• YOUR TASK: Pull every line that includes the word "knee" from the data.

======== PROVIDED ENTRIES ========

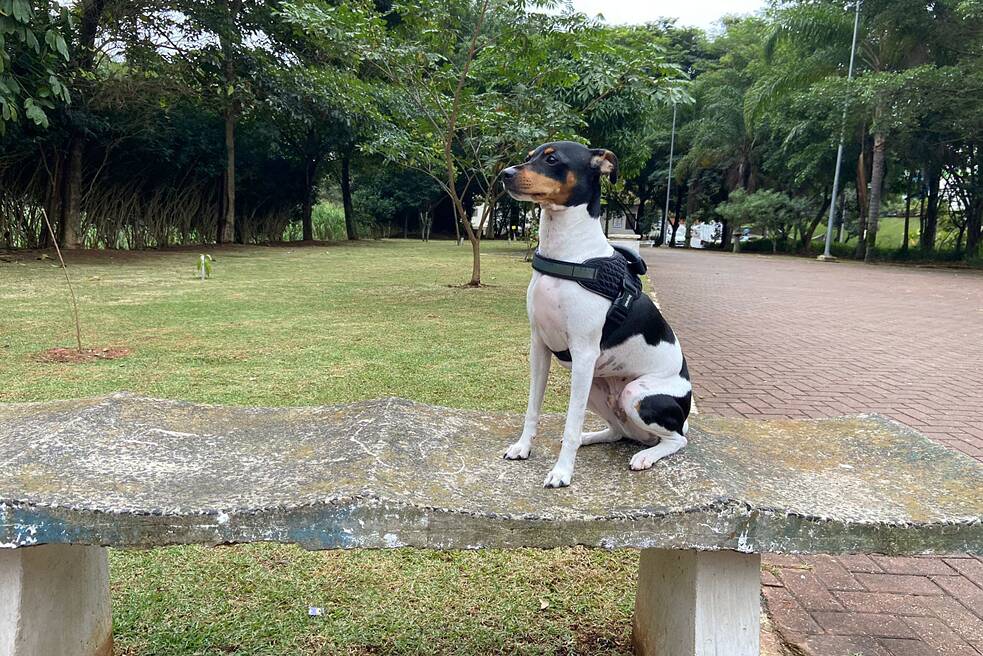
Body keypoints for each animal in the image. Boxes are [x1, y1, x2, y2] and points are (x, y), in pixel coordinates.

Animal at [500, 141, 692, 486]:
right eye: (528, 157)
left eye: (552, 158)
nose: (504, 174)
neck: (568, 254)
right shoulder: (539, 346)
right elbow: (533, 407)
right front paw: (523, 447)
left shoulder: (584, 352)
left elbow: (570, 423)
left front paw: (562, 472)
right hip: (595, 388)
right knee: (618, 431)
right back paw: (594, 437)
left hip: (634, 393)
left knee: (676, 439)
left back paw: (646, 456)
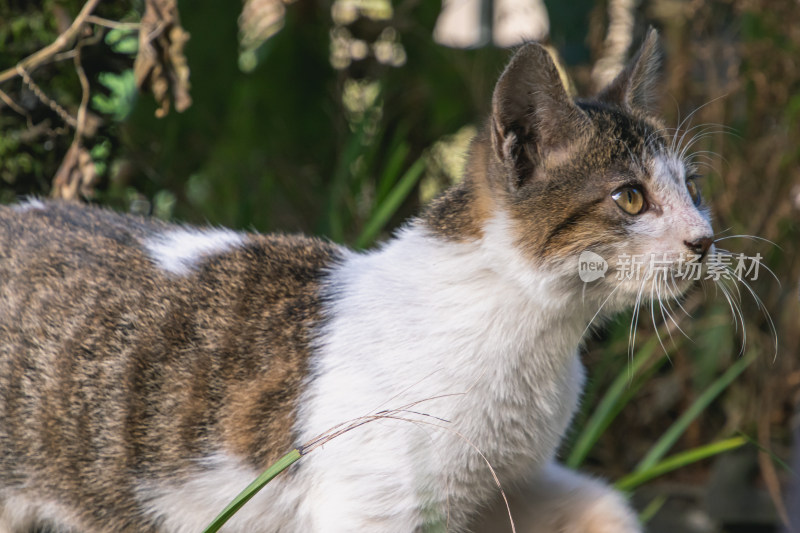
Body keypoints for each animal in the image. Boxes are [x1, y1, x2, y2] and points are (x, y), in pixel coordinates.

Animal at [0, 30, 712, 532]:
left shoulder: (507, 487)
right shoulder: (379, 506)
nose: (706, 240)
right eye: (629, 198)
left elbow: (607, 506)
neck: (532, 341)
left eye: (693, 188)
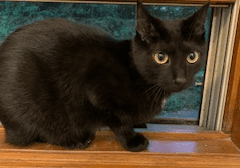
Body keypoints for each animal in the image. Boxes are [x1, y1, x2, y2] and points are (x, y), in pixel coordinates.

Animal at [0, 0, 208, 152]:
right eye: (161, 57)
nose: (180, 79)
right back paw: (74, 140)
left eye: (192, 57)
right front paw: (132, 140)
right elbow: (119, 120)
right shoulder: (96, 92)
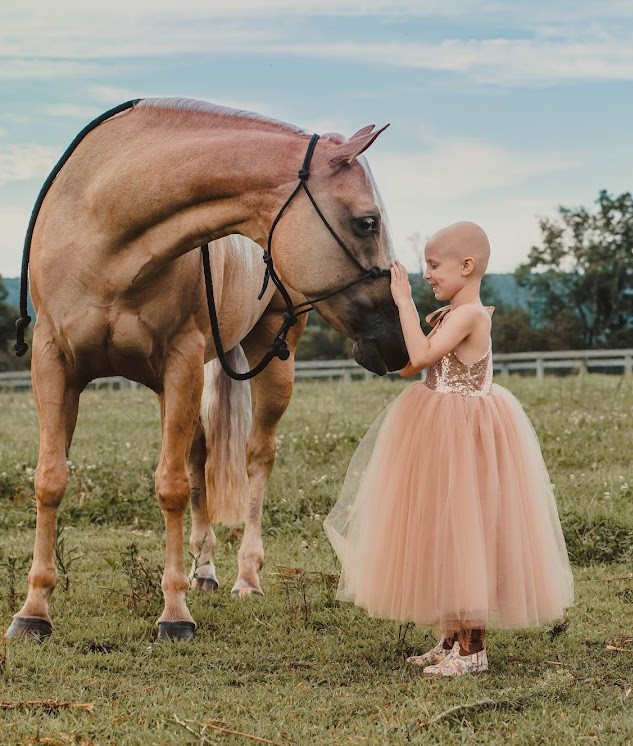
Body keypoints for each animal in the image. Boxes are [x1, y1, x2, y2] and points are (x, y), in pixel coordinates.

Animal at [7, 97, 408, 640]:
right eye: (367, 223)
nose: (399, 342)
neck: (103, 229)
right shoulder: (54, 364)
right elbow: (51, 480)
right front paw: (33, 611)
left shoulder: (179, 365)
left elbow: (171, 487)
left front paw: (174, 614)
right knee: (198, 456)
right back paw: (204, 571)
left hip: (270, 362)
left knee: (257, 455)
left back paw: (245, 577)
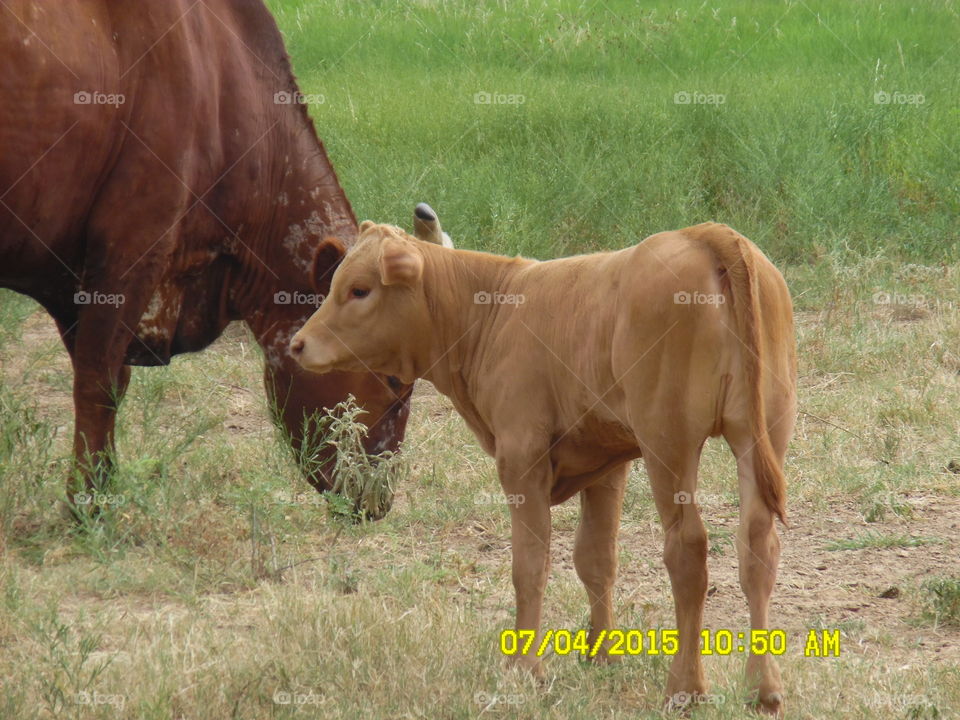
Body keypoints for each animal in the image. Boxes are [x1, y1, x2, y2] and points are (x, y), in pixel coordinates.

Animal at [290, 217, 797, 715]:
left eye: (359, 290)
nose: (298, 344)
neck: (492, 311)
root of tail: (707, 234)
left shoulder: (521, 458)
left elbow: (529, 565)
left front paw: (524, 667)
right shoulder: (608, 459)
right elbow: (596, 558)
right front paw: (601, 653)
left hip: (668, 443)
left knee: (688, 548)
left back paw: (685, 687)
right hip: (761, 434)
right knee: (757, 545)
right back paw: (763, 687)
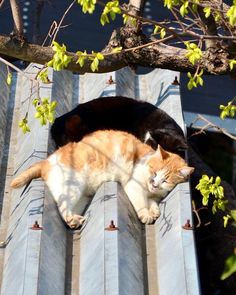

========

• RESULT:
right knee: (618, 431)
left knee: (676, 439)
right knee: (198, 456)
left knee: (257, 455)
left knee: (688, 548)
right knee: (757, 545)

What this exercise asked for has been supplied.